VCF output for xtea_long?

parklab / xTea

Comprehensive TE insertion identification with WGS/WES data from multiple sequencing technics

Other

99 stars 23 forks source link

VCF output for xtea_long? #29

Open eyalmpeer opened 2 years ago

eyalmpeer commented 2 years ago

Hello and thank you for sharing this tool. I ran xtea_long, per the instructions on the xtea_long branch, on Pac Bio data. The final output was only txt files. Is it possible to generate the VCF files mentioned in the article that can aid in determining the zygosity of the insertions? Or any way to extract from the xtea_long output how many reads in the insertion location support the insertion and how many reads do not support it? Thanks.

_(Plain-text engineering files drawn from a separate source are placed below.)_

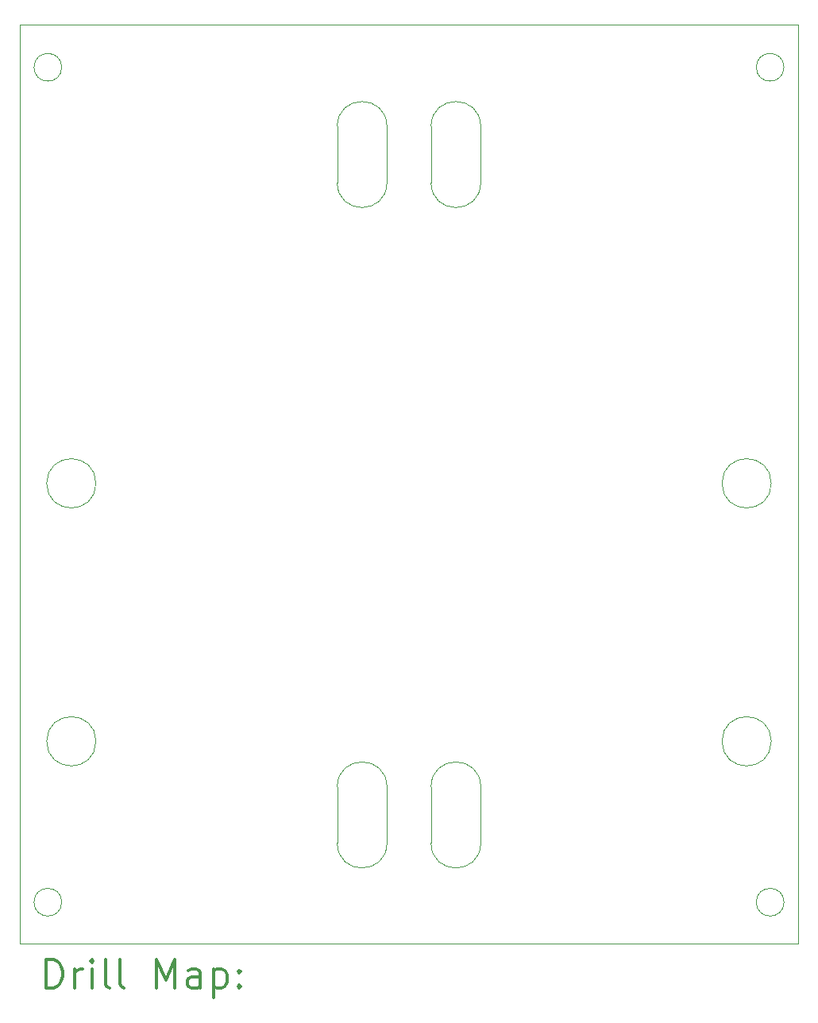
<source format=gbr>
%FSLAX45Y45*%
G04 Gerber Fmt 4.5, Leading zero omitted, Abs format (unit mm)*
G04 Created by KiCad (PCBNEW (5.1.10)-1) date 2022-05-06 20:47:13*
%MOMM*%
%LPD*%
G01*
G04 APERTURE LIST*
%TA.AperFunction,Profile*%
%ADD10C,0.050000*%
%TD*%
%ADD11C,0.200000*%
%ADD12C,0.300000*%
G04 APERTURE END LIST*
D10*
X15215000Y-15300000D02*
G75*
G02*
X14685000Y-15300000I-265000J0D01*
G01*
X14685000Y-14700000D02*
G75*
G02*
X15215000Y-14700000I265000J0D01*
G01*
X14215000Y-15300000D02*
G75*
G02*
X13685000Y-15300000I-265000J0D01*
G01*
X13685000Y-14700000D02*
G75*
G02*
X14215000Y-14700000I265000J0D01*
G01*
X15215000Y-8260000D02*
G75*
G02*
X14685000Y-8260000I-265000J0D01*
G01*
X14685000Y-7660000D02*
G75*
G02*
X15215000Y-7660000I265000J0D01*
G01*
X13685000Y-7660000D02*
G75*
G02*
X14215000Y-7660000I265000J0D01*
G01*
X14215000Y-8260000D02*
G75*
G02*
X13685000Y-8260000I-265000J0D01*
G01*
X15215000Y-7660000D02*
X15215000Y-8260000D01*
X14685000Y-7660000D02*
X14685000Y-8260000D01*
X13685000Y-7660000D02*
X13685000Y-8260000D01*
X14215000Y-7660000D02*
X14215000Y-8260000D01*
X15215000Y-15300000D02*
X15215000Y-14700000D01*
X14685000Y-14700000D02*
X14685000Y-15300000D01*
X14215000Y-15300000D02*
X14215000Y-14700000D01*
X13685000Y-15300000D02*
X13685000Y-14700000D01*
X18312500Y-11465000D02*
G75*
G03*
X18312500Y-11465000I-262500J0D01*
G01*
X18312500Y-14215000D02*
G75*
G03*
X18312500Y-14215000I-262500J0D01*
G01*
X11112500Y-14215000D02*
G75*
G03*
X11112500Y-14215000I-262500J0D01*
G01*
X11112500Y-11465000D02*
G75*
G03*
X11112500Y-11465000I-262500J0D01*
G01*
X18447500Y-7030000D02*
G75*
G03*
X18447500Y-7030000I-147500J0D01*
G01*
X10747500Y-7030000D02*
G75*
G03*
X10747500Y-7030000I-147500J0D01*
G01*
X10747500Y-15930000D02*
G75*
G03*
X10747500Y-15930000I-147500J0D01*
G01*
X18447500Y-15930000D02*
G75*
G03*
X18447500Y-15930000I-147500J0D01*
G01*
X18600000Y-6575000D02*
X10300000Y-6575000D01*
X18600000Y-16375000D02*
X18600000Y-6575000D01*
X10300000Y-16375000D02*
X18600000Y-16375000D01*
X10300000Y-6575000D02*
X10300000Y-16375000D01*
D11*
D12*
X10583928Y-16843214D02*
X10583928Y-16543214D01*
X10655357Y-16543214D01*
X10698214Y-16557500D01*
X10726786Y-16586071D01*
X10741071Y-16614643D01*
X10755357Y-16671786D01*
X10755357Y-16714643D01*
X10741071Y-16771786D01*
X10726786Y-16800357D01*
X10698214Y-16828929D01*
X10655357Y-16843214D01*
X10583928Y-16843214D01*
X10883928Y-16843214D02*
X10883928Y-16643214D01*
X10883928Y-16700357D02*
X10898214Y-16671786D01*
X10912500Y-16657500D01*
X10941071Y-16643214D01*
X10969643Y-16643214D01*
X11069643Y-16843214D02*
X11069643Y-16643214D01*
X11069643Y-16543214D02*
X11055357Y-16557500D01*
X11069643Y-16571786D01*
X11083928Y-16557500D01*
X11069643Y-16543214D01*
X11069643Y-16571786D01*
X11255357Y-16843214D02*
X11226786Y-16828929D01*
X11212500Y-16800357D01*
X11212500Y-16543214D01*
X11412500Y-16843214D02*
X11383928Y-16828929D01*
X11369643Y-16800357D01*
X11369643Y-16543214D01*
X11755357Y-16843214D02*
X11755357Y-16543214D01*
X11855357Y-16757500D01*
X11955357Y-16543214D01*
X11955357Y-16843214D01*
X12226786Y-16843214D02*
X12226786Y-16686071D01*
X12212500Y-16657500D01*
X12183928Y-16643214D01*
X12126786Y-16643214D01*
X12098214Y-16657500D01*
X12226786Y-16828929D02*
X12198214Y-16843214D01*
X12126786Y-16843214D01*
X12098214Y-16828929D01*
X12083928Y-16800357D01*
X12083928Y-16771786D01*
X12098214Y-16743214D01*
X12126786Y-16728929D01*
X12198214Y-16728929D01*
X12226786Y-16714643D01*
X12369643Y-16643214D02*
X12369643Y-16943214D01*
X12369643Y-16657500D02*
X12398214Y-16643214D01*
X12455357Y-16643214D01*
X12483928Y-16657500D01*
X12498214Y-16671786D01*
X12512500Y-16700357D01*
X12512500Y-16786072D01*
X12498214Y-16814643D01*
X12483928Y-16828929D01*
X12455357Y-16843214D01*
X12398214Y-16843214D01*
X12369643Y-16828929D01*
X12641071Y-16814643D02*
X12655357Y-16828929D01*
X12641071Y-16843214D01*
X12626786Y-16828929D01*
X12641071Y-16814643D01*
X12641071Y-16843214D01*
X12641071Y-16657500D02*
X12655357Y-16671786D01*
X12641071Y-16686071D01*
X12626786Y-16671786D01*
X12641071Y-16657500D01*
X12641071Y-16686071D01*
M02*

</source>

simoncchu commented 2 years ago

Yeah, this is in my to-do-list. I'll export a vcf file format. For the current output, each column representation could be find here: https://github.com/parklab/xTea_paper/tree/main/run_tools/xTea/HG002. There is a intermediate file called candidate_list_from_clip.txt has the number of clipped reads (third column), but I didn't count the mapped...

xzhuo commented 2 years ago

Thanks for the pipeline, it is a very useful tool.

Follow up on the xtea_long output: why do the SVA insertion positions often start from a negative value? Like the 2nd line here: https://github.com/parklab/xTea_paper/blob/main/run_tools/xTea/HG002/HG002_hg38_Nanopore_xTea_SVA.txt

chr6 138775846 SVA None -1411:1274:+ None

Thank you very much!

simoncchu commented 2 years ago

negative value indicates the insertion is started/ended from the flanking region (likely to be transduction). But maybe also the reported annotation is incorrect.

xzhuo commented 2 years ago

Thanks for your swift reply! Are there ways to infer the correct consensus position for SVA?

simoncchu commented 2 years ago

It's not straightforward as the reference SVA annotation is fragmented and inaccurate (because of the tandem repeats expansion). For a simple way, just consider position 0 as the start position on the consensus, but it may be inaccurate.

evayfang2019 commented 6 months ago

Thank you, a useful tool for analyzing TEs. Can xtea_long now generate vcf file directly? I find my output is still classified_results*.txt. I don't know if I made a mistake.